-- start of DATASET RECORDS --
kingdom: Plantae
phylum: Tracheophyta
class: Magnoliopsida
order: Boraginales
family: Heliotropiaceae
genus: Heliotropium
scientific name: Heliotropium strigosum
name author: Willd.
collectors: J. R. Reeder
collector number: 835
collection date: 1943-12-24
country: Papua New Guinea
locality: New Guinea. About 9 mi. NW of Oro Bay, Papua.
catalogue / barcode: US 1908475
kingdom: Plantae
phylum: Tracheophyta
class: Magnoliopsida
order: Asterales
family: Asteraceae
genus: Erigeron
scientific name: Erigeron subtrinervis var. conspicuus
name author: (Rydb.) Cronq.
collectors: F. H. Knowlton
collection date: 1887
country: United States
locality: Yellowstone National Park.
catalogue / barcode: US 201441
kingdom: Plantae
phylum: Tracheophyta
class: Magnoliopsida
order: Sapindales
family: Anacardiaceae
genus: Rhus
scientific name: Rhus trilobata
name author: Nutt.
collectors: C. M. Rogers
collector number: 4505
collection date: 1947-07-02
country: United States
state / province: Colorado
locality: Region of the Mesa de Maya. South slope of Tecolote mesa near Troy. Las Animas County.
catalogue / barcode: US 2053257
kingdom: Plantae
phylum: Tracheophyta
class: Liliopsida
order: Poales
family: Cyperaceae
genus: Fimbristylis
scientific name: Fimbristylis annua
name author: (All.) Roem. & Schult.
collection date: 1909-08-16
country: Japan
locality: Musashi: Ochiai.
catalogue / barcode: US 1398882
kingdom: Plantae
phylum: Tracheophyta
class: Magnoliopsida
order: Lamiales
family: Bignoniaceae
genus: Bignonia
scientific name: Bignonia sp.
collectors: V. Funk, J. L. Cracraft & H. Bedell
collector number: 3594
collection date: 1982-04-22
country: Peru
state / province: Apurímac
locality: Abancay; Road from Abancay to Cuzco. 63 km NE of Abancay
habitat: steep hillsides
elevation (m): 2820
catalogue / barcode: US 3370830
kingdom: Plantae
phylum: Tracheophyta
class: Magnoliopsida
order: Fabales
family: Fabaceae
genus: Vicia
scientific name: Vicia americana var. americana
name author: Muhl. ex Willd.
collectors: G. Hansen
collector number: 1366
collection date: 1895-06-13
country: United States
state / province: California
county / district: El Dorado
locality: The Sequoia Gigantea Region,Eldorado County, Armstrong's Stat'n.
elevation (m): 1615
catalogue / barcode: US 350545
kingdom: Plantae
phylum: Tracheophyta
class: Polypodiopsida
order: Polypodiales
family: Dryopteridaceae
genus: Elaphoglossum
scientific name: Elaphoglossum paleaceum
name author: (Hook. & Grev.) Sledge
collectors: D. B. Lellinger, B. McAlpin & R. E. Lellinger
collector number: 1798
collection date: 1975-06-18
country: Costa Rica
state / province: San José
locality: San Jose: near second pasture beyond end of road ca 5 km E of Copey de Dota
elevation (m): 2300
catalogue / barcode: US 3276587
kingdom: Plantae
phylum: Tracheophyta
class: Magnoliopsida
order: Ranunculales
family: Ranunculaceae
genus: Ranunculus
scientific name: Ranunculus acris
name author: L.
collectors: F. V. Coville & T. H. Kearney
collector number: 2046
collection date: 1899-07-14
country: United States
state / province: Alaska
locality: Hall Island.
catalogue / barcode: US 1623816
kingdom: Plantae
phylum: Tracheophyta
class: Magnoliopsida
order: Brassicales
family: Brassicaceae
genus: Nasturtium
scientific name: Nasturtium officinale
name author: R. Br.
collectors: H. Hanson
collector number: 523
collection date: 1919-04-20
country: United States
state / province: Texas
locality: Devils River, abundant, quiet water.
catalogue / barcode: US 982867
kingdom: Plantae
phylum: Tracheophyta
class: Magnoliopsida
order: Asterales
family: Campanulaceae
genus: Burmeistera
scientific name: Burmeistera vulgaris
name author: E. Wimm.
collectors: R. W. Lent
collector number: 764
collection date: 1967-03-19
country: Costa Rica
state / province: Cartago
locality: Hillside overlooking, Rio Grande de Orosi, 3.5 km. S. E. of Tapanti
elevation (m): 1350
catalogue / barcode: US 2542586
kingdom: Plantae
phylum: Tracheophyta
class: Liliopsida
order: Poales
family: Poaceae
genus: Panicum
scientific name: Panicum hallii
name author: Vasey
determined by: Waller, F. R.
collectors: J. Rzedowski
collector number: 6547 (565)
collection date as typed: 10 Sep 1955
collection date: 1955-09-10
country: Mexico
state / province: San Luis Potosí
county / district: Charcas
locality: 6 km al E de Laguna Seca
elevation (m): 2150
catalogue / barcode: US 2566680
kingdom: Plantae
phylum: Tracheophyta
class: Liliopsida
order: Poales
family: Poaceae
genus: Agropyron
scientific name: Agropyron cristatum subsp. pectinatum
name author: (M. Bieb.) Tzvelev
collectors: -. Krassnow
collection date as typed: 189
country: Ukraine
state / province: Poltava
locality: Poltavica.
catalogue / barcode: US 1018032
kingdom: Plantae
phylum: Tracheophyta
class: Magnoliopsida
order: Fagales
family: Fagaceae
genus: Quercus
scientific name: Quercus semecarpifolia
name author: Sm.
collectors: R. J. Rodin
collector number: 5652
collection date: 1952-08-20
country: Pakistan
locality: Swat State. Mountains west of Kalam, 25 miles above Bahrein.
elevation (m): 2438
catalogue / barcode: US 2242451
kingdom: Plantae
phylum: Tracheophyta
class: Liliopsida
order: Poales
-- end of DATASET RECORDS --
### TASK PROMPT
Starting at the line that contains "catalogue / barcode: US 2566680" and ending at the last line of the entries above, put each line into a JSON list as a separate string, leaving out blank lines.

### WRITTEN SOLUTION
[
  "catalogue / barcode: US 2566680",
  "kingdom: Plantae",
  "phylum: Tracheophyta",
  "class: Liliopsida",
  "order: Poales",
  "family: Poaceae",
  "genus: Agropyron",
  "scientific name: Agropyron cristatum subsp. pectinatum",
  "name author: (M. Bieb.) Tzvelev",
  "collectors: -. Krassnow",
  "collection date as typed: 189",
  "country: Ukraine",
  "state / province: Poltava",
  "locality: Poltavica.",
  "catalogue / barcode: US 1018032",
  "kingdom: Plantae",
  "phylum: Tracheophyta",
  "class: Magnoliopsida",
  "order: Fagales",
  "family: Fagaceae",
  "genus: Quercus",
  "scientific name: Quercus semecarpifolia",
  "name author: Sm.",
  "collectors: R. J. Rodin",
  "collector number: 5652",
  "collection date: 1952-08-20",
  "country: Pakistan",
  "locality: Swat State. Mountains west of Kalam, 25 miles above Bahrein.",
  "elevation (m): 2438",
  "catalogue / barcode: US 2242451",
  "kingdom: Plantae",
  "phylum: Tracheophyta",
  "class: Liliopsida",
  "order: Poales"
]